So, What’s a Consent Decree? The Easier Way to Divorce
A Consent Decree could be considered the easier way to divorce, if there is such a thing. You and your spouse get to a Consent Decree by working together, either on your own or in mediation to come to agreements about Legal Decision Making Authority and Parenting Time (if you have kids), the division of your assets and debts, child support and spousal support. While its possible to work towards a Consent Decree after someone has filed for divorce, I find that it works best when the parties work together before running to the courthouse. Here is what happens in the best of situations:
- The couple works out together, either using a mediator or lawyers who are familiar with a collaborative approach, a contract – the Consent Decree. The Consent Decree includes all the details of the divorce: what will happen for the kids, how the assets and debts will be divided, what child support will be and whether there is any spousal support to be paid.
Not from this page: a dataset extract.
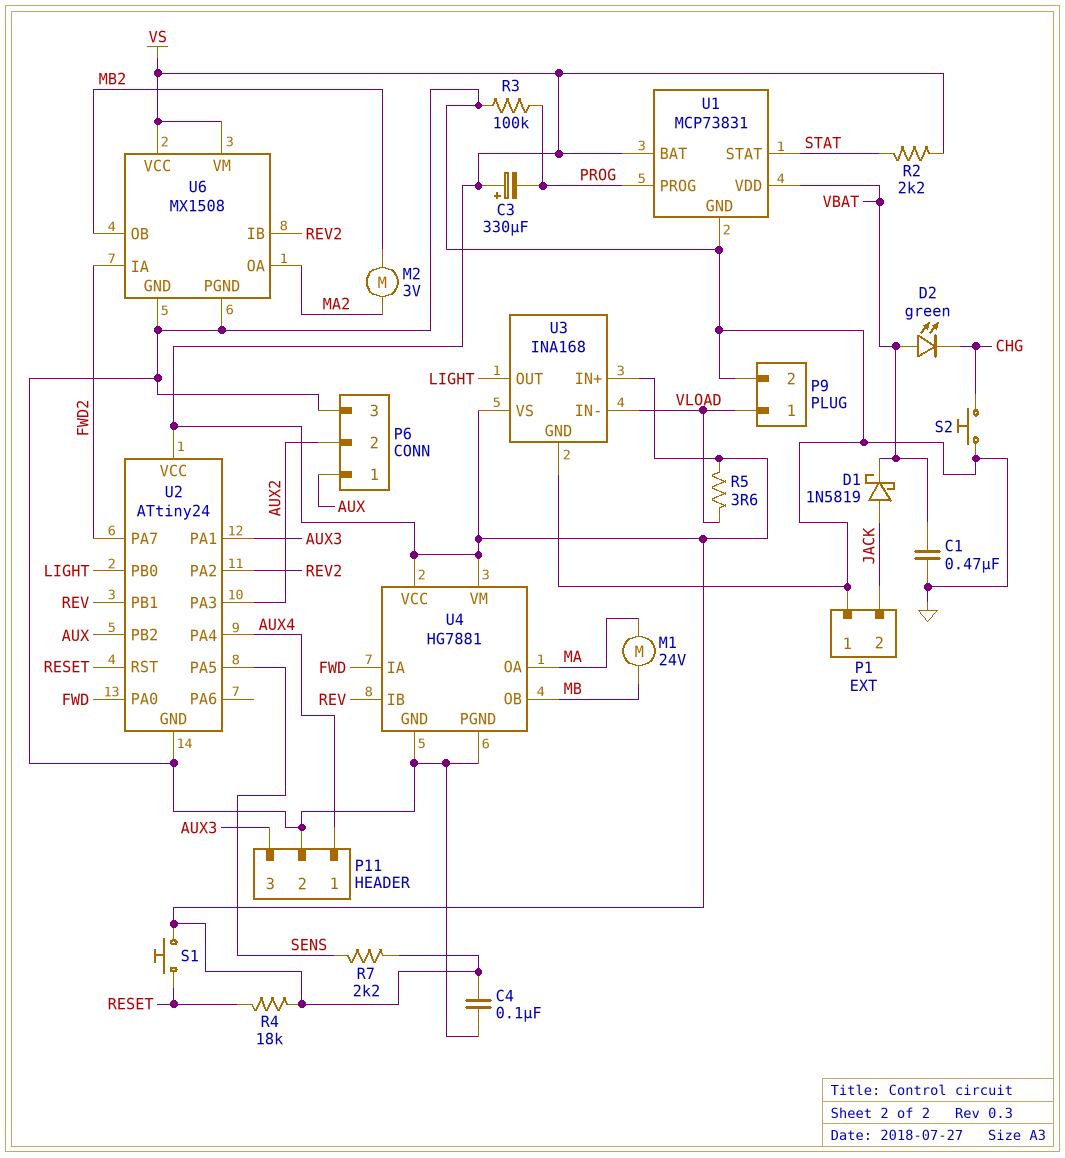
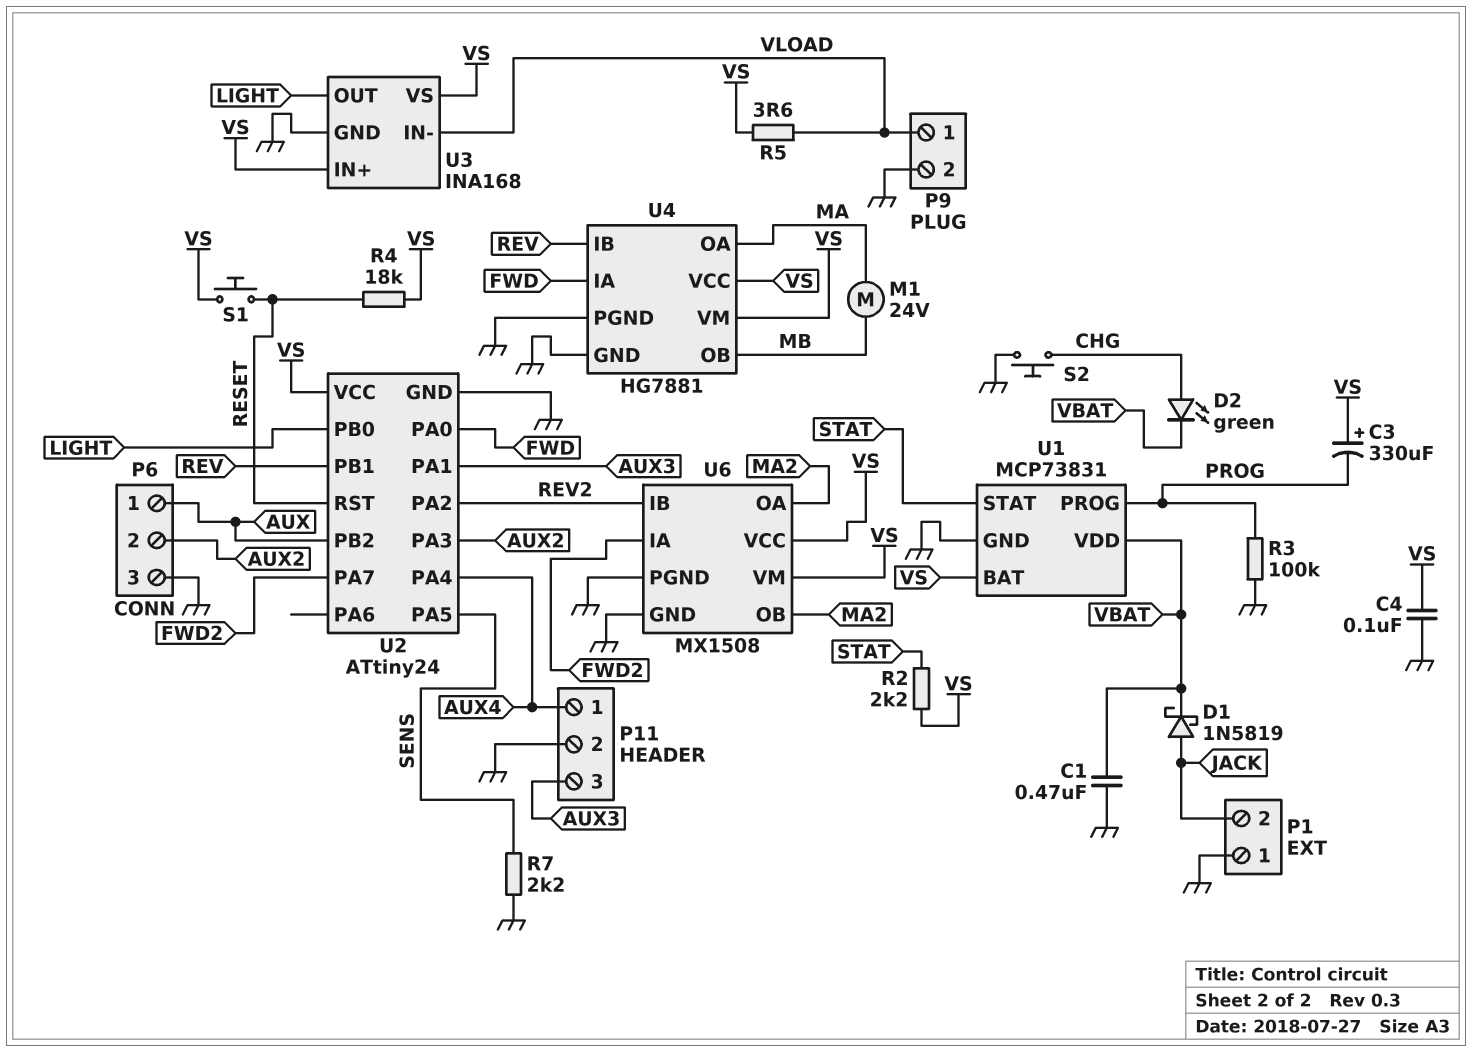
D2: LED green (A VBAT, K CHG) -> LED green (A CHG, K VBAT)
M2: motor 3V (MA2, MB2) -> none
R7: 2.2k (SENS, VS) -> 2.2k (GND, SENS)
U6 pin OB: MB2 -> MA2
Both parties sign and notarize the Consent Decree, promising that they are not entering into the agreement under duress and with enough information to make good decisions.
- One of the parties files a Petition for Dissolution and pays the filing fees. At the same time the other party pays the Response fee.
- Everyone waits for 60 days, the shortest amount of time it takes to get a divorce.
- At the end of the 60 day waiting period, the parties send the signed Consent Decree to the assigned Judge. The Judge signs the Decree, and the divorce is complete.